* _Consignes_:
1. D'après le texte sur la famille Pigeard, en quelle année et à quel âge Catherine Simeon est-elle décédée ?
2. Dans le texte sur la famille Pigeard, reformulez sous forme de liste le paragraphe commençant par « En résumé, nous avons donc », en conservant ses faits principaux.

* _Texte fourni_:
------------------------------

Catherine Anne Thomasine Simeon, la mère d'Henriette et de Fanny, est quant à elle née irlandaise. Nous n'avons pas retrouvé son acte de naissance mais nous savons qu'elle est née vers 1827 (elle est âgée de 32 ans au moment de la naissance de sa fille Henriette) à Londonderry, en Irlande du nord. Elle était la fille du Rear-Admiral Charles Simeon et de Fances Woore. Catherine Simeon est décédée en 1911 à l'âge de 84 ans. Elle a donc survécu à son mari Jean Charles Edouard Pigeard plus de 25 ans. Elle aura vu mourir sa fille Fanny en 1893 et son petit-fils Maurice Stamm en 1901. L'ascendance de Madame Pigeard née Simeon, irlandaise, est illustre et l'on peut remonter assez facilement son arbre généalogique composé d'amiraux de la marine royale anglaise. Nous n'avons pas retrouvé le mariage des parents d'Henriette et Fanny Pigeard, probablement célébré en Irlande.
En résumé, nous avons donc sous les yeux deux filles de bonne famille, nées, pour l'une en 1858 et pour l'autre en 1859, d'un père officier de la marine française ayant eu de nombreux commandements importants au cours des années 1850 - 1860, devenu au fil du temps, et probablement en lien avec son mariage "irlandais" (anglais), un agent de renseignement pour le compte du gouvernement français, contre l'Angleterre ; d'une mère irlandaise donc, d'ascendance également "de la marine" anglaise. Les deux filles Pigeard ont toutes deux contracté un beau mariage. Fanny épouse un important et riche industriel alsacien (famille Stamm) mais meurt malheureusement à l'âge de 35 ans laissant 2 enfants dont l'un a probablement encore descendance. Henriette quant à elle se marie avec un grand nom de la marine, Charles Edouard Guépratte, avec qui elle eut 4 enfants dont probablement descendance à ce jour. Henriette meurt à Paris âgée de 87 ans en 1946.

------------------------------

* _Contenu des données_:
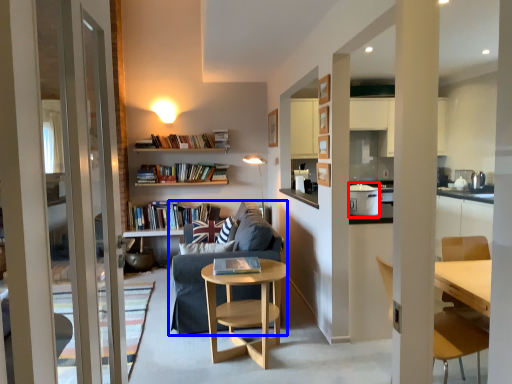
Question: Among these objects, which one is farthest to the camera, appliance (highlighted by a red box) or studio couch (highlighted by a blue box)?

Choices:
 (A) appliance
 (B) studio couch

Answer: (B)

------------------------------

* _Réponses rédigées_:
1. En 1911, à l'âge de 84 ans.

2.
- Deux filles de bonne famille, nées en 1858 et en 1859.
- Père : officier de la marine française, titulaire de nombreux commandements importants dans les années 1850-1860. Il est devenu agent de renseignement pour le gouvernement français contre l'Angleterre, probablement en lien avec son mariage « irlandais » (anglais).
- Mère : irlandaise, d'ascendance elle aussi issue de la marine anglaise.
- Les deux sœurs ont fait un beau mariage.
- Fanny : épouse d'un important et riche industriel alsacien (famille Stamm). Elle est morte à 35 ans en laissant 2 enfants, dont l'un a probablement encore une descendance.
- Henriette : épouse de Charles Edouard Guépratte, grand nom de la marine, dont elle eut 4 enfants, avec probablement une descendance à ce jour. Elle est morte à Paris en 1946, à 87 ans.